The least expensive industrial space is in Ventura County, where rates are at 66 cents a square foot. Vacancy rates there are the highest in the greater L.A. area at 2 percent.
The greater San Fernando Valley and downtown Los Angeles both had 20 percent of the industrial space inventory in the greater L.A. area in the third quarter, the most of any other area.
Going forward, the commercial real estate firm predicts rents will increase 3.5 percent for L.A. County despite 2.8 million square feet of new product coming onto the market by the end of the year, because demand will continue to outpace available product.
Santa Clarita Valley’s rapid growth has caught the attention of an Encino accounting firm.
Martini Iosue & Akpovi recently opened a 500-square-foot office at 27201 Tourney Road in Valencia because of the area’s growth, said Kevin Holmes, an assurance and consulting partner who specializes in audit, business advisory and internal control consulting. Holmes will head the office.
As a resident of Saugus, Holmes has seen the local market expand in the past 20 years, he said.
“We have seen that as companies have grown in the SCV and moved into the area, the accounting resources available to partner with the local businesses have not kept up with the pace of growth,” Holmes wrote in an email to the Business Journal.
Additionally, the firm has several clients in the Santa Clarita Valley, he explained, making it easier to service them.
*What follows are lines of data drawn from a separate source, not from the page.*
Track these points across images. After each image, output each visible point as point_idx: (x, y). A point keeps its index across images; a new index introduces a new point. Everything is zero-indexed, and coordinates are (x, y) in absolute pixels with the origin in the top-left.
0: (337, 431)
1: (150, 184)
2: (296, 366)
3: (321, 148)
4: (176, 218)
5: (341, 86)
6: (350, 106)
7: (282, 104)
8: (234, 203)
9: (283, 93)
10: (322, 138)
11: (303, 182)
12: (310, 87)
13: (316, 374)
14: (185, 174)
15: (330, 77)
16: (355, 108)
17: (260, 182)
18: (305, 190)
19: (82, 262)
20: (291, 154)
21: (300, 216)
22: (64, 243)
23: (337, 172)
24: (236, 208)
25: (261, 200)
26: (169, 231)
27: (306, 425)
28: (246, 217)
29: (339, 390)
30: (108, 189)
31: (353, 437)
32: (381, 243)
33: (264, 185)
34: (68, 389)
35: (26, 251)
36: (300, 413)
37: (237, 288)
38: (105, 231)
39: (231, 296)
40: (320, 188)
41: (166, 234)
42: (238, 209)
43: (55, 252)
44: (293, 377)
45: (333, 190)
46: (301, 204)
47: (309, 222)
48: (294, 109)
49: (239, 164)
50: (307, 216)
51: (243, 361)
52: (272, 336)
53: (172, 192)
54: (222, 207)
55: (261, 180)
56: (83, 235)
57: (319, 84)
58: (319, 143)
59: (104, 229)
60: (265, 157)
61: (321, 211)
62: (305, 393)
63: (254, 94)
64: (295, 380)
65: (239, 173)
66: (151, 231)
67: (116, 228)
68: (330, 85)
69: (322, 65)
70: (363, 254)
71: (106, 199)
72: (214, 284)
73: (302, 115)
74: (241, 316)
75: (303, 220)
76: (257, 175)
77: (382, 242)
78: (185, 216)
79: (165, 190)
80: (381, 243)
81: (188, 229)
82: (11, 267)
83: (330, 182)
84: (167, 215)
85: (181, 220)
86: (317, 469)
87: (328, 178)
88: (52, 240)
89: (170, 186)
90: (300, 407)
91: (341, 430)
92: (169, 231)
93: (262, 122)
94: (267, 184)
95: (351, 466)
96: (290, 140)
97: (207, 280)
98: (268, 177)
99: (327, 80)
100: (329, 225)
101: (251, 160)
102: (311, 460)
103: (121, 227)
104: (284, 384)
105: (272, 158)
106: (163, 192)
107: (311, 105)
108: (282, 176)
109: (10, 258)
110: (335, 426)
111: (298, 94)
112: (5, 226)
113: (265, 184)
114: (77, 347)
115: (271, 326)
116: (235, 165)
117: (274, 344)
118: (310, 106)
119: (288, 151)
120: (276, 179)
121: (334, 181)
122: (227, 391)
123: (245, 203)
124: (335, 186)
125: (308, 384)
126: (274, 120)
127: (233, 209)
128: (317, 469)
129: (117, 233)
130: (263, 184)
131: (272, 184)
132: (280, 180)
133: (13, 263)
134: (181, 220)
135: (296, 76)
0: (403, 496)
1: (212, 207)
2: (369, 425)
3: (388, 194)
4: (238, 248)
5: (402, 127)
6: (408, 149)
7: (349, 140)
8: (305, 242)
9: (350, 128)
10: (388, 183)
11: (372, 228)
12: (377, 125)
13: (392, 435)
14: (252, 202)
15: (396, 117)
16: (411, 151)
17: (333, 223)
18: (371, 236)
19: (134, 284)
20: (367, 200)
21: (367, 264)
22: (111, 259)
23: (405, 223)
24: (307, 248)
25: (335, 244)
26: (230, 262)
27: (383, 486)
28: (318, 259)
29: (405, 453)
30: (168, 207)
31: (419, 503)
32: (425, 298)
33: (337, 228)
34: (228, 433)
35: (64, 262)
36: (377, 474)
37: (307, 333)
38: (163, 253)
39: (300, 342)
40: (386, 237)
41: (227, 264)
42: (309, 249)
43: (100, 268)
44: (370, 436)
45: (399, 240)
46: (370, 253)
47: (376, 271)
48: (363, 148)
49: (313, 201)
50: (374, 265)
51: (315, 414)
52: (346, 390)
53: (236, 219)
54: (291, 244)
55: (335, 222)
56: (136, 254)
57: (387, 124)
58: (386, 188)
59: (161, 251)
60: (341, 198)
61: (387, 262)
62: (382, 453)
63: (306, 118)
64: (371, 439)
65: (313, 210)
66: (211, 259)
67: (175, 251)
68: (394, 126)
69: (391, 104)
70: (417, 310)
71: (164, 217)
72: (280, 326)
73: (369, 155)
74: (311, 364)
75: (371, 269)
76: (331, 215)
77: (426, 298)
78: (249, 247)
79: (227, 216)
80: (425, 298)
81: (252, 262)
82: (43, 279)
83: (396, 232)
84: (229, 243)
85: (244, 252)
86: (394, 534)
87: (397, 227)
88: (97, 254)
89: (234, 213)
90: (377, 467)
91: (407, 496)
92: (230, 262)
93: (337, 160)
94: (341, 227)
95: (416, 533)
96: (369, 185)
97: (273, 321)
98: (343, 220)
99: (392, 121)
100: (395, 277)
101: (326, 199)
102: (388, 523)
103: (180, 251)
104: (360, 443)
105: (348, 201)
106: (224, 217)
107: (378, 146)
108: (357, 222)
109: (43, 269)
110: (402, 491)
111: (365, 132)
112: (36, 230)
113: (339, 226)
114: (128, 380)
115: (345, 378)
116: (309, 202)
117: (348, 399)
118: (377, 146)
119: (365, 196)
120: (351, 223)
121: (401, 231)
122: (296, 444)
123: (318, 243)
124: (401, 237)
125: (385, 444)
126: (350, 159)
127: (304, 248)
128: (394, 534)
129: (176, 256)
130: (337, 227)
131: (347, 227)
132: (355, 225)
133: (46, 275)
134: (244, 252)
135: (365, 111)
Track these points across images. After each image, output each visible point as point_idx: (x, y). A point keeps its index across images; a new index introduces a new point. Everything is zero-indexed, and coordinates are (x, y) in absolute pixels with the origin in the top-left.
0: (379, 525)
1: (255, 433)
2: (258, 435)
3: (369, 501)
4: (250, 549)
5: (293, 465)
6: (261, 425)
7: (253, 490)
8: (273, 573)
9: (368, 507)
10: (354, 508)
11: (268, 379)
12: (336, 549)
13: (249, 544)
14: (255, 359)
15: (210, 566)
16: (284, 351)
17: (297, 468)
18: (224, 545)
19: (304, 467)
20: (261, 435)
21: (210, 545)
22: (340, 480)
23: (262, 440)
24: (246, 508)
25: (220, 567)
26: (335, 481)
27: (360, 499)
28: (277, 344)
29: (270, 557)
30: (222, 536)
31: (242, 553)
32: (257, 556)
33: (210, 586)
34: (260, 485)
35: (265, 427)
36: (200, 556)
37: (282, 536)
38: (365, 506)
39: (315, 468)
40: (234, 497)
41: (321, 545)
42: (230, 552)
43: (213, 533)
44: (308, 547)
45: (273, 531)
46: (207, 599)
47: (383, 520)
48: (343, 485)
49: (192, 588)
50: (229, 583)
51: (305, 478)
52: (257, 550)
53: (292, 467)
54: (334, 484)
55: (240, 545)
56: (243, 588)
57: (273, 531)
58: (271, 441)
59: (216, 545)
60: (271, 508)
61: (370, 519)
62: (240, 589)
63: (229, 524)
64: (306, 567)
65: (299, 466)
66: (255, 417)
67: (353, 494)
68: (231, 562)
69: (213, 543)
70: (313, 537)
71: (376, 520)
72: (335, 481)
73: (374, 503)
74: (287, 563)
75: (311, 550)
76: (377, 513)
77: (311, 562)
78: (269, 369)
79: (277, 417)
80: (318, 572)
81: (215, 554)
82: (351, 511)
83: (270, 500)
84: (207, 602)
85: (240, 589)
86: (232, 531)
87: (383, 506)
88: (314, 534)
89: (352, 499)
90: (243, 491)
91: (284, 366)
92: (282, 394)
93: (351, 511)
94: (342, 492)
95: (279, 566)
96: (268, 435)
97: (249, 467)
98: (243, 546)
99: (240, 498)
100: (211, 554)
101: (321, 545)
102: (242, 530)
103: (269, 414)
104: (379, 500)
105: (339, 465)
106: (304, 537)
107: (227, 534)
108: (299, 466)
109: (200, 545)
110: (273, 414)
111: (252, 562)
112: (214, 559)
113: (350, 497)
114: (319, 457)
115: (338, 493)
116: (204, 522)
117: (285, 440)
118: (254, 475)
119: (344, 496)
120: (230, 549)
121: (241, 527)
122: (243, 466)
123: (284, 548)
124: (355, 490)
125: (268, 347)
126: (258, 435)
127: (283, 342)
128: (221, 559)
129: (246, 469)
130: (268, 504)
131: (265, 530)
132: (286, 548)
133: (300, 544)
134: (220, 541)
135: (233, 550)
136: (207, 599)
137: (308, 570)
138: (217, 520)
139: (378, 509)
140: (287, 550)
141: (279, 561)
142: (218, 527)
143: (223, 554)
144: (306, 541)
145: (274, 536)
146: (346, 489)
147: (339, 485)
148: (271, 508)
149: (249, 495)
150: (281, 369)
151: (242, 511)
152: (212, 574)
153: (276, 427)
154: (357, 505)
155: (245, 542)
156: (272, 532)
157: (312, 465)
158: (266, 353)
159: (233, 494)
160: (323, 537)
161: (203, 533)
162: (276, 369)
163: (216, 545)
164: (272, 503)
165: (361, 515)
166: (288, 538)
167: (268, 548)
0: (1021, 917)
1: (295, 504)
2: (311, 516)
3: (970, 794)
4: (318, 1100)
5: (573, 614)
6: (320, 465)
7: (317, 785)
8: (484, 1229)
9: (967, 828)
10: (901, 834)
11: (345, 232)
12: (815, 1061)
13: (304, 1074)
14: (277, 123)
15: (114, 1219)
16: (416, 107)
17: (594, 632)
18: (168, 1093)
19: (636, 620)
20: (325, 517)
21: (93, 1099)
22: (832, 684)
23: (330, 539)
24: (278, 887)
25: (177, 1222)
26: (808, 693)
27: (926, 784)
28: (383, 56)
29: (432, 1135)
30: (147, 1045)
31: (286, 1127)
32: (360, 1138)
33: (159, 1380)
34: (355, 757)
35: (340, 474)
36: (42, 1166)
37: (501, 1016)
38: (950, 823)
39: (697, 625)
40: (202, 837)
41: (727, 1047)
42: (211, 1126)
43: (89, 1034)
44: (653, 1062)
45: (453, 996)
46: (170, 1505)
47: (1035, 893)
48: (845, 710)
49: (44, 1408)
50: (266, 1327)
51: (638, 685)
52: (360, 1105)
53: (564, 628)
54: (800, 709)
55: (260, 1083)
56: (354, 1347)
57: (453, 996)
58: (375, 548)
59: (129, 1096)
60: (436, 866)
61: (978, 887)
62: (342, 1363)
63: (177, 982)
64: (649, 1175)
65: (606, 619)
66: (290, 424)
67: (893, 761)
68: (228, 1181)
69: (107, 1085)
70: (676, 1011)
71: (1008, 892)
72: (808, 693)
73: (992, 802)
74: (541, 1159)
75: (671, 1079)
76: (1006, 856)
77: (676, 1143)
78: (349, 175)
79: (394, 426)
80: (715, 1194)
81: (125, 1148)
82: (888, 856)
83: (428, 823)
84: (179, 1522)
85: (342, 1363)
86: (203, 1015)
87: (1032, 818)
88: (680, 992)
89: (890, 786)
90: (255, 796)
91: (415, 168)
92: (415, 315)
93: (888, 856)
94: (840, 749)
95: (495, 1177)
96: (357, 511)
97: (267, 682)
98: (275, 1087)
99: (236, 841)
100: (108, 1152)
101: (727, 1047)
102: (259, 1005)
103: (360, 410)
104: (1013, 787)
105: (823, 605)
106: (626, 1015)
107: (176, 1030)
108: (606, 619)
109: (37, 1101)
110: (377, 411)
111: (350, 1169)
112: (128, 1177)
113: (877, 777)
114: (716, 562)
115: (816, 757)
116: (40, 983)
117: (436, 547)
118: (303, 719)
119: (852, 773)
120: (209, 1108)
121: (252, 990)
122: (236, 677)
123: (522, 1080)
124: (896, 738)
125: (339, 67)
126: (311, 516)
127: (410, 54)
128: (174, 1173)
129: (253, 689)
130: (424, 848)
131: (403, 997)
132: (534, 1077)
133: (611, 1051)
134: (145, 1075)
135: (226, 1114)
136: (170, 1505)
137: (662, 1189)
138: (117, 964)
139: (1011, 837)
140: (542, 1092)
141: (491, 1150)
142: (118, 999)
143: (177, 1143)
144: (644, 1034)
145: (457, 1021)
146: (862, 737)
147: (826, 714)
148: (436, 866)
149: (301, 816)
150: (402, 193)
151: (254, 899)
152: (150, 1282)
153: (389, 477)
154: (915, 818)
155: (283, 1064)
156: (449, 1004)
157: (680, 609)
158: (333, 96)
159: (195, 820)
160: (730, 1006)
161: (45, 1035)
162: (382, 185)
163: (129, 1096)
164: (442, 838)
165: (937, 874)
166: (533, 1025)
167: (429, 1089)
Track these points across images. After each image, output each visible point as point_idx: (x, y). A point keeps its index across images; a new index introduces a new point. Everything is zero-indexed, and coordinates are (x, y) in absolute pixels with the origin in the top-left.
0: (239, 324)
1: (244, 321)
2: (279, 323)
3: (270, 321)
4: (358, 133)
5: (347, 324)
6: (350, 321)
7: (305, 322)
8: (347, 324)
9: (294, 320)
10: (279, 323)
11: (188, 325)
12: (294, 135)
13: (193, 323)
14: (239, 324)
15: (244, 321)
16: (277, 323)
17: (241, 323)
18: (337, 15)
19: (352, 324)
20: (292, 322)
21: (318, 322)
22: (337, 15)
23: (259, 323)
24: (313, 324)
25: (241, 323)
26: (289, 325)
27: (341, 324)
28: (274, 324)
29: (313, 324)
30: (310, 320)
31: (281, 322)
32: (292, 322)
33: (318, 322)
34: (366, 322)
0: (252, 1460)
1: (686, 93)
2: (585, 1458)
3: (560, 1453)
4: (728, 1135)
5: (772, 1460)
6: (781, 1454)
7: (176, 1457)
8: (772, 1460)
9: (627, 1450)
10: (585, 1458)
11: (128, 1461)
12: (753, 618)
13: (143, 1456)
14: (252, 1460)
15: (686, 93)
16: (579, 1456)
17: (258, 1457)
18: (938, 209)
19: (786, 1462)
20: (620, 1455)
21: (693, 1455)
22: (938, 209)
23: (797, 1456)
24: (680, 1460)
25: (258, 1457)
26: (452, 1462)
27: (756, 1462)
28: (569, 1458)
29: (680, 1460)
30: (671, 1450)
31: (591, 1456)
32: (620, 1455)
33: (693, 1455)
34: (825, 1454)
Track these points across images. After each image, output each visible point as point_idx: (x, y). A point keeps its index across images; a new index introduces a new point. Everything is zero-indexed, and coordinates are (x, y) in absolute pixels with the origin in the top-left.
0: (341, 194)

Plus, “there’s also a huge opportunity to acquire new clients, which are based in the area,” Holmes added.
Steven Martini, another partner with the firm focusing on tax, consulting and management, and an owner and the managing director of ProVisors, a network of senior-level trusted advisors in Sherman Oaks, was named as one of the San Fernando Valley Business Journal’s 200 Most Influential People in the San Fernando Valley.
The CPA firm focuses on financial reporting, tax planning,compliance services, international operations, taxation and mergers and acquisitions.